--- EXTRAIT DU TEXTE ---
────────

Ce problème, c'est celui que la franchise va devoir affronter maintenant, sans doute en arrêtant de lancer de nouveaux titres ou en utilisant des appellations sans un casting approprié (comme Excalibur). Une franchise perd de sa force en se dispersant et en voulant occuper l'espace avec des projets qu'au fond les lecteurs ne désirent pas. C'est pour cela que des séries comme X-Factor (dans une fonction et avec des éléments sans rapport avec son incarnation la plus populaire) s'arrêtent au bout de 10 épisodes, et je ne donne pas cher de Children of the Atom.

────────

--- DOCUMENTS FOURNIS ---
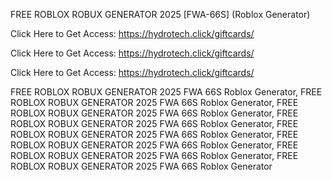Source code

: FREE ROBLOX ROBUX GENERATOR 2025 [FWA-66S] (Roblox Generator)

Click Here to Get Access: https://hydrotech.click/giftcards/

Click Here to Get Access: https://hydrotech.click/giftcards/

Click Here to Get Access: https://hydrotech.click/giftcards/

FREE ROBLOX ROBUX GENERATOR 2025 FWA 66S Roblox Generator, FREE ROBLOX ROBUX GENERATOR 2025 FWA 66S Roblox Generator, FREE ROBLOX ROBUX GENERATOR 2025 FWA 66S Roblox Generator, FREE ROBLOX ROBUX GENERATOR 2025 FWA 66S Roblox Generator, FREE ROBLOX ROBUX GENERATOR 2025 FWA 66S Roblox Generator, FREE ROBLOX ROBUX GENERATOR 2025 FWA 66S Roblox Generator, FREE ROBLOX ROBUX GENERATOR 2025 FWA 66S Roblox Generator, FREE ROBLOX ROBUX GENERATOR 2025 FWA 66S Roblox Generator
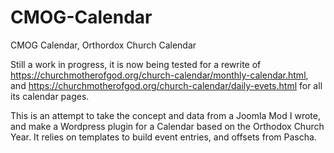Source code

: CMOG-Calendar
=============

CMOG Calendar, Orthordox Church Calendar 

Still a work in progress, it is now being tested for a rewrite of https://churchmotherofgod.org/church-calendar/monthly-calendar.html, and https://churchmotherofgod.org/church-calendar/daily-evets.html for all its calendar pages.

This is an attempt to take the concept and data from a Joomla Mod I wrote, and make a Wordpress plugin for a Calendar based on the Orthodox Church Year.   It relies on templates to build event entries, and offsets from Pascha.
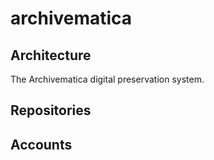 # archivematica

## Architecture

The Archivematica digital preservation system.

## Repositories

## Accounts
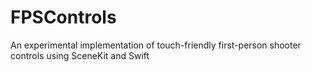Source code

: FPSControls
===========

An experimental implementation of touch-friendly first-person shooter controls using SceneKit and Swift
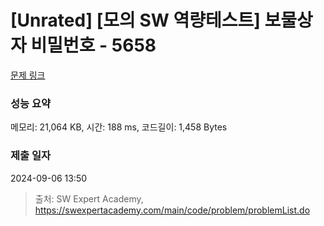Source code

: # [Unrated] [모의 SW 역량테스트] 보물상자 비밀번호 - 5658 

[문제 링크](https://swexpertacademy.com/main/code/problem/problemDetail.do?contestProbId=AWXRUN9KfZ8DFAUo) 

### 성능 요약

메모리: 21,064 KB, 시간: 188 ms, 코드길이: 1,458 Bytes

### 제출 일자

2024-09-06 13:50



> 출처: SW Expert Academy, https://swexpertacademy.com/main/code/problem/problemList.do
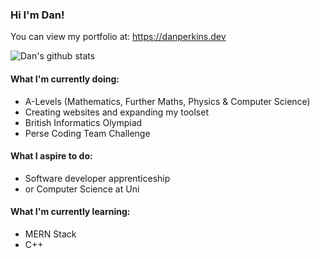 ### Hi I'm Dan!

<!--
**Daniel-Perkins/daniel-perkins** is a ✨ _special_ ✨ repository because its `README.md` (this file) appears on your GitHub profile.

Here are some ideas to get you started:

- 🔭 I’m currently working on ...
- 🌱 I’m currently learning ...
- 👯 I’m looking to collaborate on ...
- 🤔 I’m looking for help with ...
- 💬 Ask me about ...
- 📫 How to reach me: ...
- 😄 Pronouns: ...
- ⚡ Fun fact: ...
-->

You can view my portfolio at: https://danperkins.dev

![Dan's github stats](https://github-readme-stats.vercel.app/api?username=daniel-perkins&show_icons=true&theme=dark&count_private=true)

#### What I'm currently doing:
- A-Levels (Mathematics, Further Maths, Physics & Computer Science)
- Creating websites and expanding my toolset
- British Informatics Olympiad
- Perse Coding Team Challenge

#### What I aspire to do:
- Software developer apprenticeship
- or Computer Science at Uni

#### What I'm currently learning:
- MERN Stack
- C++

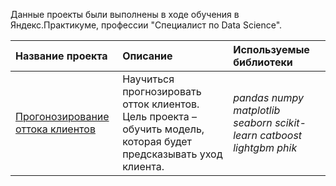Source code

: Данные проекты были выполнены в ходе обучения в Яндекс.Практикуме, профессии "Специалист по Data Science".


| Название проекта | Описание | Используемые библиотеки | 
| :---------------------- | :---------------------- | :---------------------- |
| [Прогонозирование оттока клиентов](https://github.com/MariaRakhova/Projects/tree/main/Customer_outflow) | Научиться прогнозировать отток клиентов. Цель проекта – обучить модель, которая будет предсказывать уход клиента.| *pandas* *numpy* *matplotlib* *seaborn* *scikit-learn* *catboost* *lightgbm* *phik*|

────────

Dressez la liste de tous les titres de séries nommés dans le passage sur la franchise.

--- RÉPONSE ---
Excalibur, X-Factor, Children of the Atom